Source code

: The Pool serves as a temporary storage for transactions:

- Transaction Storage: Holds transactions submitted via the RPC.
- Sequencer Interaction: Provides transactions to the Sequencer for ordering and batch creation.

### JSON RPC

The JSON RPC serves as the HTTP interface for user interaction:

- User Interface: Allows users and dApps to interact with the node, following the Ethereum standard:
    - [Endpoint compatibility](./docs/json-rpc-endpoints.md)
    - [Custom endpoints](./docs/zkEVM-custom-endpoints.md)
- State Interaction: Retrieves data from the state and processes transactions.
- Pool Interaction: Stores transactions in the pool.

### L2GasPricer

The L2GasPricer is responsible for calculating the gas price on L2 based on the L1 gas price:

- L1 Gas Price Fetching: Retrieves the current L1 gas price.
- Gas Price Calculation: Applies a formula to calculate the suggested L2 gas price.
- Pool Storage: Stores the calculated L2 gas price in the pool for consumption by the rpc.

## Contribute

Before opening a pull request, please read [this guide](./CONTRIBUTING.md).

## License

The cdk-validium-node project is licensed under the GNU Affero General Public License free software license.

**ACTION ITEM**
Return, from the entries, each line that holds "node".

**ANSWER TO THIS EXERCISE**
- User Interface: Allows users and dApps to interact with the node, following the Ethereum standard:
The cdk-validium-node project is licensed under the GNU Affero General Public License free software license.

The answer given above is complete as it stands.